La question
M. le président. La parole est à Mme Mélanie Vogel, pour le groupe Écologiste - Solidarité et Territoires. (Applaudissements sur les travées du groupe GEST.)
Mme Mélanie Vogel. On dit souvent qu'il faut tout un village pour élever un enfant. La vérité, c'est qu'il faut aussi tout un village pour violer un enfant. (Protestations sur des travées du groupe Les Républicains.) Il faut tout un village pour tuer sa femme, et il faut tout un village pour battre à mort un jeune homme, Noahm, parce qu'il est gay, en pleine rue, le jour où s'ouvre le mois des fiertés en France.
De telles violences ne sont pas individuelles, elles ne sont pas étrangères les unes aux autres et elles ne sont pas des accidents. Ce sont des violences de genre, dirigées contre les enfants, contre les femmes, contre les personnes LGBT. Elles ont en commun ceux qui les commettent : les hommes.

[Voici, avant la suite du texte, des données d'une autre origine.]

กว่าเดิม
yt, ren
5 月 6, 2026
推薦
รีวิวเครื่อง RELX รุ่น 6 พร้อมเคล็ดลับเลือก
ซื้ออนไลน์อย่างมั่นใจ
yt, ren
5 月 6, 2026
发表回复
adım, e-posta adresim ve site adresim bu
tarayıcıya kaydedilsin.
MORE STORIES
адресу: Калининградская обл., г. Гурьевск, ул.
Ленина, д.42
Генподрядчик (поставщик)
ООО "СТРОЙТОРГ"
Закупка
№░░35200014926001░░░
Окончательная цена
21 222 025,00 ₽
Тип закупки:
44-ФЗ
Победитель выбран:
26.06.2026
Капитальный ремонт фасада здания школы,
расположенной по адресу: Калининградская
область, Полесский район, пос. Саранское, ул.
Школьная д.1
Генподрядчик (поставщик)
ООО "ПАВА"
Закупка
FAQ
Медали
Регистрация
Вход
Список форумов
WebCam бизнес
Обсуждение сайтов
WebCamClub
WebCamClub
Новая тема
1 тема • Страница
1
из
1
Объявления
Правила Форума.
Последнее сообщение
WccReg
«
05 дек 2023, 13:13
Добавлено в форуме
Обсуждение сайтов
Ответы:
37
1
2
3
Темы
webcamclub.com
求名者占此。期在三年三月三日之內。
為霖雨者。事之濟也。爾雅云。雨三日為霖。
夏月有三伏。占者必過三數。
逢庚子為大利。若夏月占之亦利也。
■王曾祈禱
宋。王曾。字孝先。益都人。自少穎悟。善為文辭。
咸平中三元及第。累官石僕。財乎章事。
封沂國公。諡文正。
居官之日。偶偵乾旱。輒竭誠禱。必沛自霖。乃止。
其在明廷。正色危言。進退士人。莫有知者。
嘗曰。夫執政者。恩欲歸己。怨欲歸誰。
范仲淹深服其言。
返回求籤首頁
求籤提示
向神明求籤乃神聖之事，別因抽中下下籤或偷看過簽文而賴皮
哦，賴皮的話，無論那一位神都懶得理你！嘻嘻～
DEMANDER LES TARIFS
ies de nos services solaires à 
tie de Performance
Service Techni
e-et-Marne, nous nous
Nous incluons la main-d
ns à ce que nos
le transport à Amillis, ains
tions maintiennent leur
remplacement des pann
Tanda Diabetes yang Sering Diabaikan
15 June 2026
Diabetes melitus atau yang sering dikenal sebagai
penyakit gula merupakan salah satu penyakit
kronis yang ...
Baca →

Le viol est un problème d'homme. Le meurtre est un problème d'homme. La violence est un problème d'homme. Nous avons un problème avec les hommes. (Vives protestations sur des travées des groupes UC et Les Républicains.) Pas tous les hommes, mais tous des hommes !
Tant que l'on parlera principalement de la procureure d'Auch ou de responsabilité individuelle, tant que l'on ne voudra « pas entendre d'arguments sur les moyens », alors qu'il y a en moyenne quatre fois moins de procureurs en France que dans les autres pays européens et qu'à moyens constants, il est impossible de bien traiter les plaintes, tant que l'on sous-investira dans la prévention et dans l'éducation, tant que l'on ignorera le rapport de 2022, issu des services de l'État, qui étrille notre gestion judiciaire des enquêtes sur les violences faites aux enfants, tant que nous voterons des lois sans moyens, tant que l'on entendra des propositions absurdes comme la castration chimique, qui trahissent un complet et total mépris du sujet, tant que 75 % des recommandations de la Ciivise et 80 % des mesures du plan national pour l'égalité, contre la haine et les discriminations anti-LGBT+ ne seront pas appliquées, tant que le Gouvernement niera que c'est une révolution culturelle qu'il faut engager, l'on ne sortira pas du système des violences masculines.
Ce n'est plus possible ! Dans notre histoire, hélas ! le meurtre de Lyhanna n'a rien d'exceptionnel ni de nouveau. La réaction de la société, elle, en revanche, est nouvelle. Nous sommes aujourd'hui des millions à ne plus accepter de vivre dans une société où la norme est que les hommes violent, battent et tuent. (Vives protestations sur les travées du groupe Les Républicains.)
Quand allez-vous le comprendre ? (Applaudissements sur les travées du groupe GEST, ainsi que sur des travées des groupes SER et CRCE-K.)